• About this task:
I would like the lines below, from the one with "Retour sur la Neste d’Aure" through the one with "Peresmian Posbankum", copied exactly and without any pictures.

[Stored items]
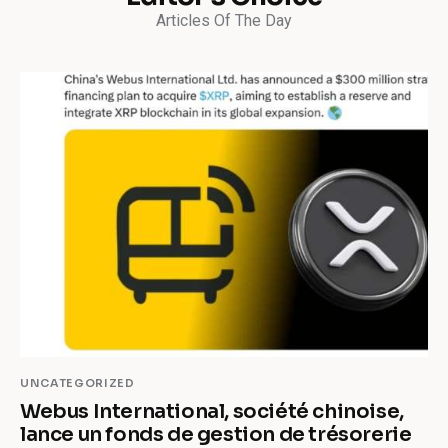
Articles Of The Day
UNCATEGORIZED
Webus International, société chinoise,
lance un fonds de gestion de trésorerie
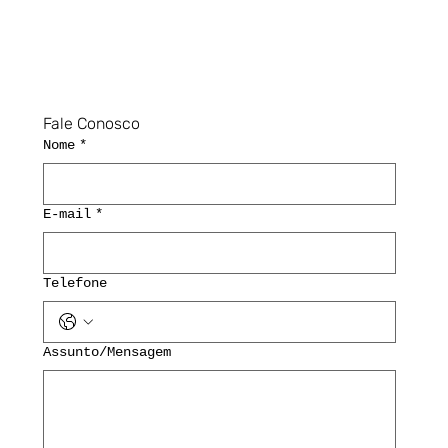
Fale Conosco
Nome
*
E-mail
*
Telefone
Assunto/Mensagem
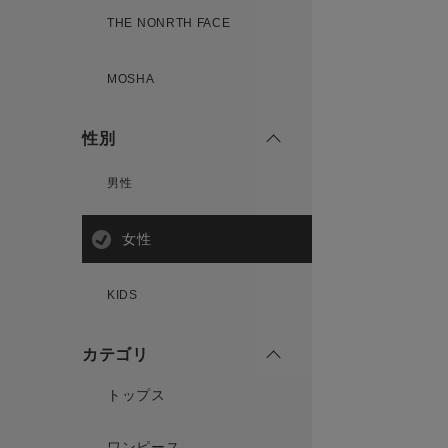
THE NONRTH FACE
MOSHA
性別
男性
女性
KIDS
カテゴリ
トップス
ワンピース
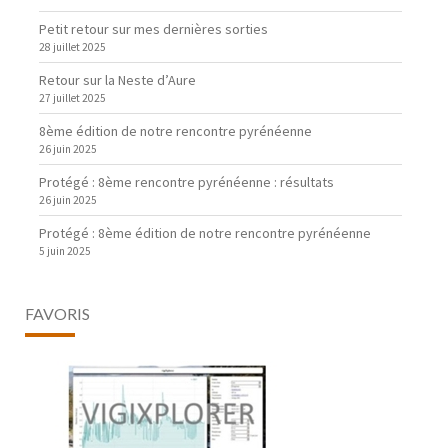
Petit retour sur mes dernières sorties
28 juillet 2025
Retour sur la Neste d’Aure
27 juillet 2025
8ème édition de notre rencontre pyrénéenne
26 juin 2025
Protégé : 8ème rencontre pyrénéenne : résultats
26 juin 2025
Protégé : 8ème édition de notre rencontre pyrénéenne
5 juin 2025
FAVORIS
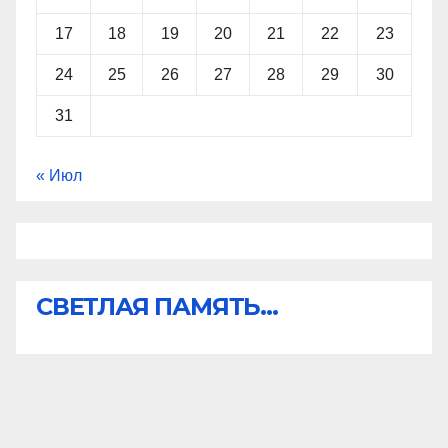
17
18
19
20
21
22
23
24
25
26
27
28
29
30
31
« Июл
СВЕТЛАЯ ПАМЯТЬ...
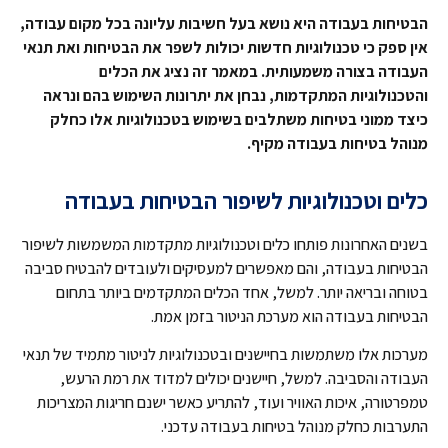
הבטיחות בעבודה היא נושא בעל חשיבות עליונה בכל מקום עבודה,
אין ספק כי טכנולוגיות חדשות יכולות לשפר את הבטיחות ואת תנאי
העבודה בצורה משמעותית. במאמר זה נציג את הכלים
והטכנולוגיות המתקדמות, נבחן את יתרונות השימוש בהם ונראה
כיצד ממוני בטיחות משתלבים בשימוש בטכנולוגיות אלו כחלק
מנוהל בטיחות בעבודה מקיף.
כלים וטכנולוגיות לשיפור הבטיחות בעבודה
בשנים האחרונות פותחו כלים וטכנולוגיות מתקדמות המשמשות לשיפור
הבטיחות בעבודה, והם מאפשרים למעסיקים ולעובדים להבטיח סביבה
בטוחה ובריאה יותר. למשל, אחד הכלים המתקדמים ביותר בתחום
הבטיחות בעבודה הוא מערכת הניטור בזמן אמת.
מערכות אלו משתמשות בחיישנים ובטכנולוגיות לניטור מתמיד של תנאי
העבודה והסביבה. למשל, חיישנים יכולים למדוד את רמת הרעש,
טמפרטורה, איכות האוויר ועוד, להתריע כאשר ישנם חריגות המצריכות
התערבות כחלק מנוהל בטיחות בעבודה עדכני.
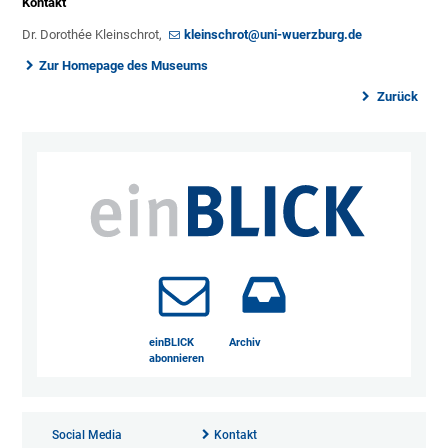
Kontakt
Dr. Dorothée Kleinschrot,
kleinschrot@uni-wuerzburg.de
Zur Homepage des Museums
Zurück
einBLICK
Archiv
abonnieren
Social Media
Kontakt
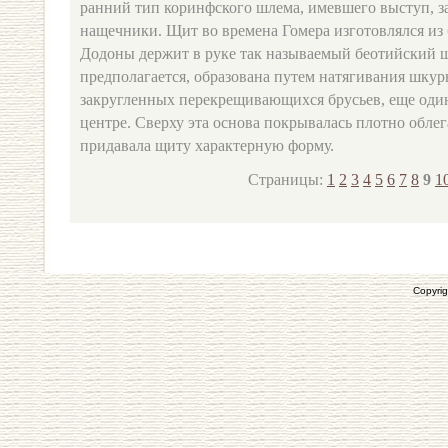
ранний тип коринфского шлема, имевшего выступ, з
нащечники. Щит во времена Гомера изготовлялся из
Додоны держит в руке так называемый беотийский щ
предполагается, образована путем натягивания шкур
закругленных перекрещивающихся брусьев, еще один
центре. Сверху эта основа покрывалась плотно облег
придавала щиту характерную форму.
Страницы:
1
2
3
4
5
6
7
8
9
1
Copyrig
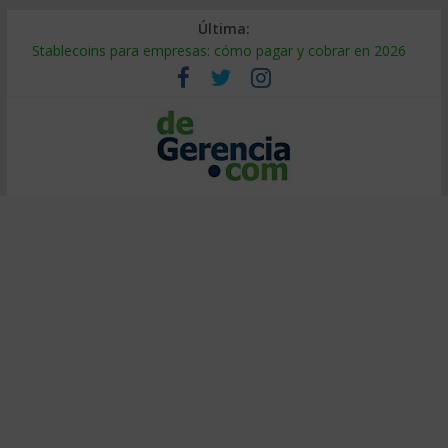
Última:
Stablecoins para empresas: cómo pagar y cobrar en 2026
Despido silencioso: qué es y por qué sale tan caro
IA en selección de personal: cómo auditarla a tiempo
Trabajo forzoso en la cadena de suministro: qué hacer
Mercado hispano de EE. UU.: cómo segmentarlo y venderle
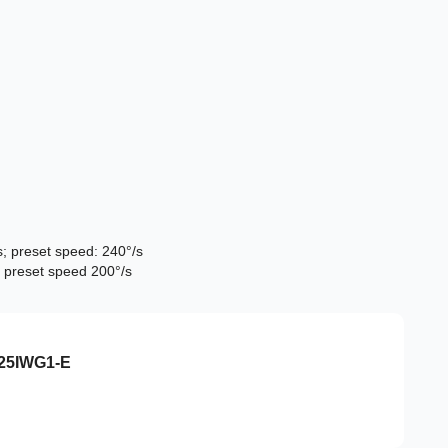
s; preset speed: 240°/s
s, preset speed 200°/s
225IWG1-E
, random scan, frame scan, panorama scan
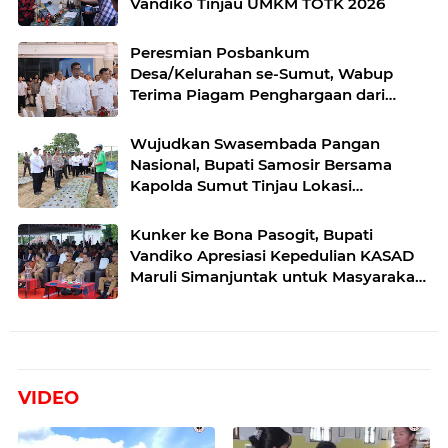
Vandiko Tinjau UMKM TOTK 2026
Peresmian Posbankum
Desa/Kelurahan se-Sumut, Wabup
Terima Piagam Penghargaan dari
Menteri Hukum RI
Wujudkan Swasembada Pangan
Nasional, Bupati Samosir Bersama
Kapolda Sumut Tinjau Lokasi
Penanaman Bawang Putih di
Kecamatan Simanindo
Kunker ke Bona Pasogit, Bupati
Vandiko Apresiasi Kepedulian KASAD
Maruli Simanjuntak untuk Masyarakat
Danau Toba
VIDEO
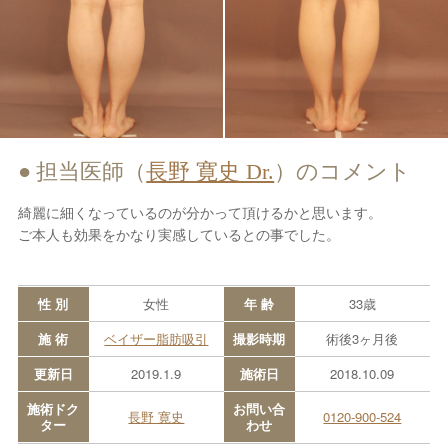
担当医師（
長野 寛史 Dr.
）のコメント
綺麗に細くなっているのが分かって頂けるかと思います。
ご本人も効果をかなり実感しているとの事でした。
性 別
女性
年 齢
33歳
施 術
ベイザー脂肪吸引
撮影時期
術後3ヶ月後
更新日
2019.1.9
施術日
2018.10.09
施術ドク
お問い合
長野 寛史
0120-900-524
ター
わせ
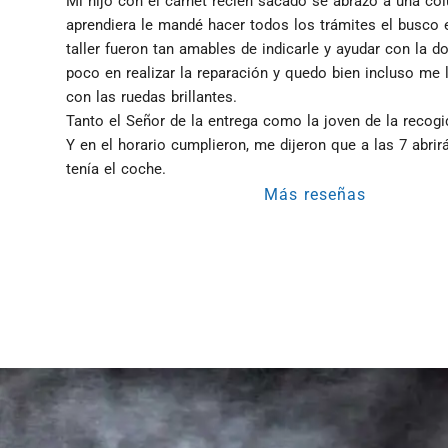
Mi hijo con el carnet recién sacado se abrazo a una co
aprendiera le mandé hacer todos los trámites el busco el 
taller fueron tan amables de indicarle y ayudar con la d
poco en realizar la reparación y quedo bien incluso me l
con las ruedas brillantes.
Tanto el Señor de la entrega como la joven de la recog
Y en el horario cumplieron, me dijeron que a las 7 abrirán
tenía el coche.
Más reseñas
Taller Línea Directa Moraleja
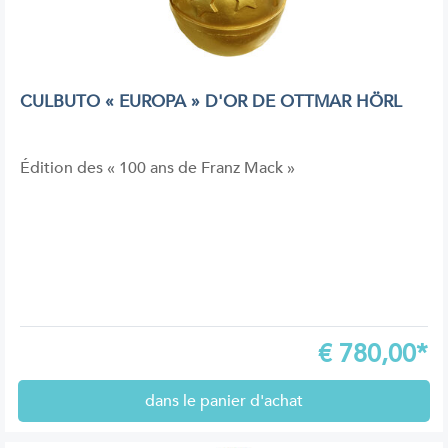
CULBUTO « EUROPA » D'OR DE OTTMAR HÖRL
Édition des « 100 ans de Franz Mack »
€
780,00*
dans le panier d'achat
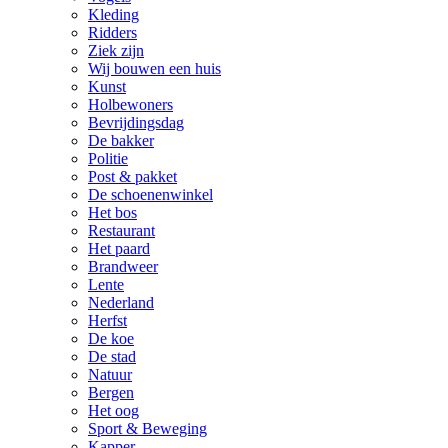
Kleding
Ridders
Ziek zijn
Wij bouwen een huis
Kunst
Holbewoners
Bevrijdingsdag
De bakker
Politie
Post & pakket
De schoenenwinkel
Het bos
Restaurant
Het paard
Brandweer
Lente
Nederland
Herfst
De koe
De stad
Natuur
Bergen
Het oog
Sport & Beweging
Kapper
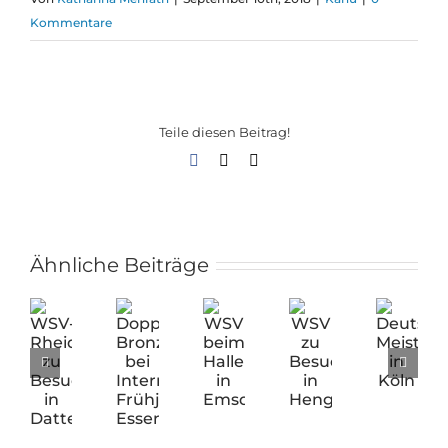
Kommentare
Teile diesen Beitrag!
Facebook
X
E-
Mail
Ähnliche Beiträge
WSV-
Doppel-
WSV
WSV
Deutsche
Rheidt
Bronze
beim
zu
Meisterschafte
zu
bei
Hallenwettkampf
Besuch
in
Besuch
Internationaler
in
in
Köln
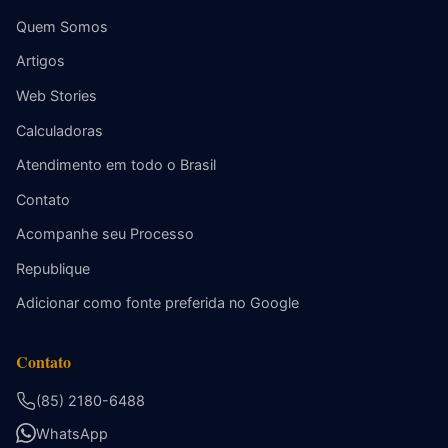
Quem Somos
Artigos
Web Stories
Calculadoras
Atendimento em todo o Brasil
Contato
Acompanhe seu Processo
Republique
Adicionar como fonte preferida no Google
Contato
(85) 2180-6488
WhatsApp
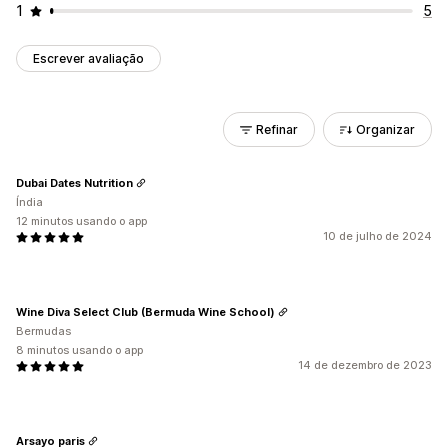
1
5
Escrever avaliação
Refinar
Organizar
Dubai Dates Nutrition
Índia
12 minutos usando o app
10 de julho de 2024
Wine Diva Select Club (Bermuda Wine School)
Bermudas
8 minutos usando o app
14 de dezembro de 2023
Arsayo paris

• Answer space:
Retour sur la Neste d’Aure
27 juillet 2025
8ème édition de notre rencontre pyrénéenne
26 juin 2025
Protégé : 8ème rencontre pyrénéenne : résultats
26 juin 2025
Protégé : 8ème édition de notre rencontre pyrénéenne
5 juin 2025
FAVORIS
17
18
19
20
21
22
23
24
25
26
27
28
29
30
31
« Июл
СВЕТЛАЯ ПАМЯТЬ...
הבטיחות בעבודה היא נושא בעל חשיבות עליונה בכל מקום עבודה,
אין ספק כי טכנולוגיות חדשות יכולות לשפר את הבטיחות ואת תנאי
העבודה בצורה משמעותית. במאמר זה נציג את הכלים
והטכנולוגיות המתקדמות, נבחן את יתרונות השימוש בהם ונראה
כיצד ממוני בטיחות משתלבים בשימוש בטכנולוגיות אלו כחלק
מנוהל בטיחות בעבודה מקיף.
כלים וטכנולוגיות לשיפור הבטיחות בעבודה
בשנים האחרונות פותחו כלים וטכנולוגיות מתקדמות המשמשות לשיפור
הבטיחות בעבודה, והם מאפשרים למעסיקים ולעובדים להבטיח סביבה
בטוחה ובריאה יותר. למשל, אחד הכלים המתקדמים ביותר בתחום
הבטיחות בעבודה הוא מערכת הניטור בזמן אמת.
מערכות אלו משתמשות בחיישנים ובטכנולוגיות לניטור מתמיד של תנאי
העבודה והסביבה. למשל, חיישנים יכולים למדוד את רמת הרעש,
טמפרטורה, איכות האוויר ועוד, להתריע כאשר ישנם חריגות המצריכות
התערבות כחלק מנוהל בטיחות בעבודה עדכני.
Kontakt
Dr. Dorothée Kleinschrot,
kleinschrot@uni-wuerzburg.de
Zur Homepage des Museums
Zurück
einBLICK
Archiv
abonnieren
Social Media
Kontakt
ранний тип коринфского шлема, имевшего выступ, з
нащечники. Щит во времена Гомера изготовлялся из
Додоны держит в руке так называемый беотийский щ
предполагается, образована путем натягивания шкур
закругленных перекрещивающихся брусьев, еще один
центре. Сверху эта основа покрывалась плотно облег
придавала щиту характерную форму.
Страницы:
1
2
3
4
5
6
7
8
9
1
Copyrig
Última:
Stablecoins para empresas: cómo pagar y cobrar en 2026
Despido silencioso: qué es y por qué sale tan caro
IA en selección de personal: cómo auditarla a tiempo
Trabajo forzoso en la cadena de suministro: qué hacer
Mercado hispano de EE. UU.: cómo segmentarlo y venderle
s; preset speed: 240°/s
s, preset speed 200°/s
225IWG1-E
, random scan, frame scan, panorama scan
Vandiko Tinjau UMKM TOTK 2026
Peresmian Posbankum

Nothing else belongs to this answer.